*Source data*:
*** Begin section ***

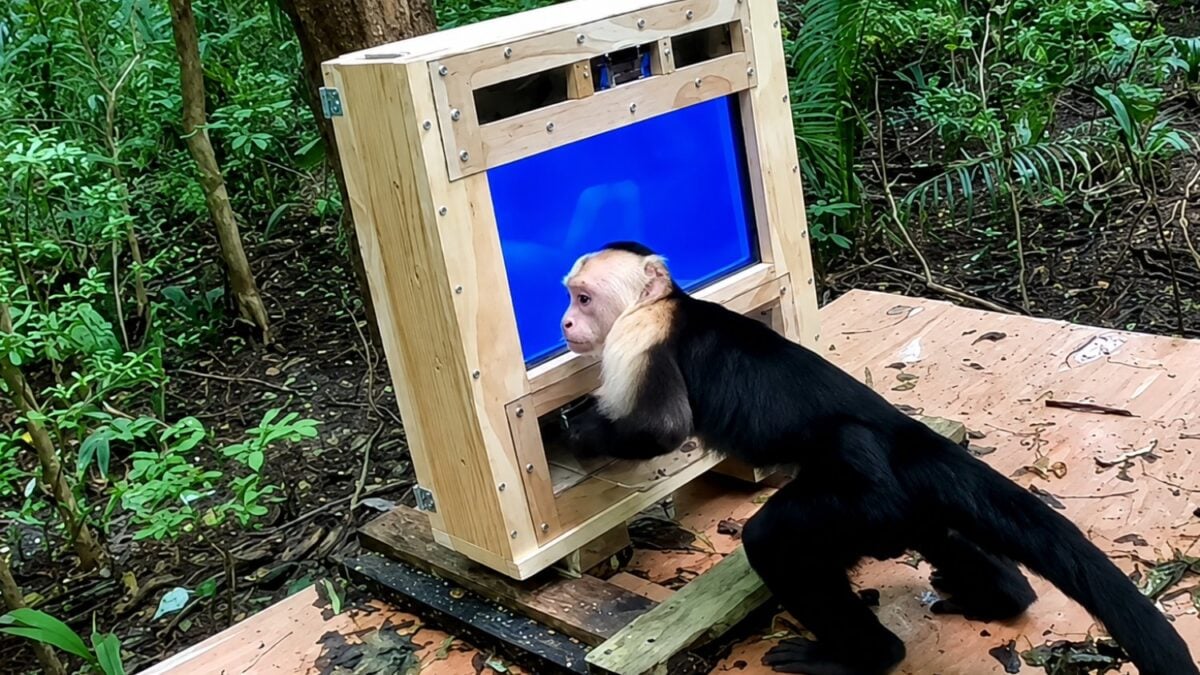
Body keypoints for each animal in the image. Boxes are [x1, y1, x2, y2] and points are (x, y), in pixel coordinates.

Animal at [558, 241, 1198, 675]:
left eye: (582, 298)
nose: (564, 322)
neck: (667, 302)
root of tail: (902, 435)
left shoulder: (638, 336)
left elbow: (661, 430)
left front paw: (581, 431)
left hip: (859, 500)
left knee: (777, 539)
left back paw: (862, 656)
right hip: (895, 508)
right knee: (939, 529)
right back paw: (999, 596)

*** End section ***

When you write out the material, reproduce each line exactly and omit any picture it holds.

*Response to this task*:
Body keypoints for each animal in the image. Boxes are [x1, y1, x2, y2] and points are (x, y), in pixel coordinates.

Animal at [558, 241, 1198, 675]:
left eye: (582, 298)
nose: (564, 322)
neck: (667, 302)
root of tail: (902, 435)
left shoulder: (638, 336)
left elbow: (661, 430)
left front paw: (581, 431)
left hip: (859, 500)
left knee: (777, 539)
left back paw: (862, 656)
right hip: (895, 508)
right knee: (939, 529)
right back paw: (999, 596)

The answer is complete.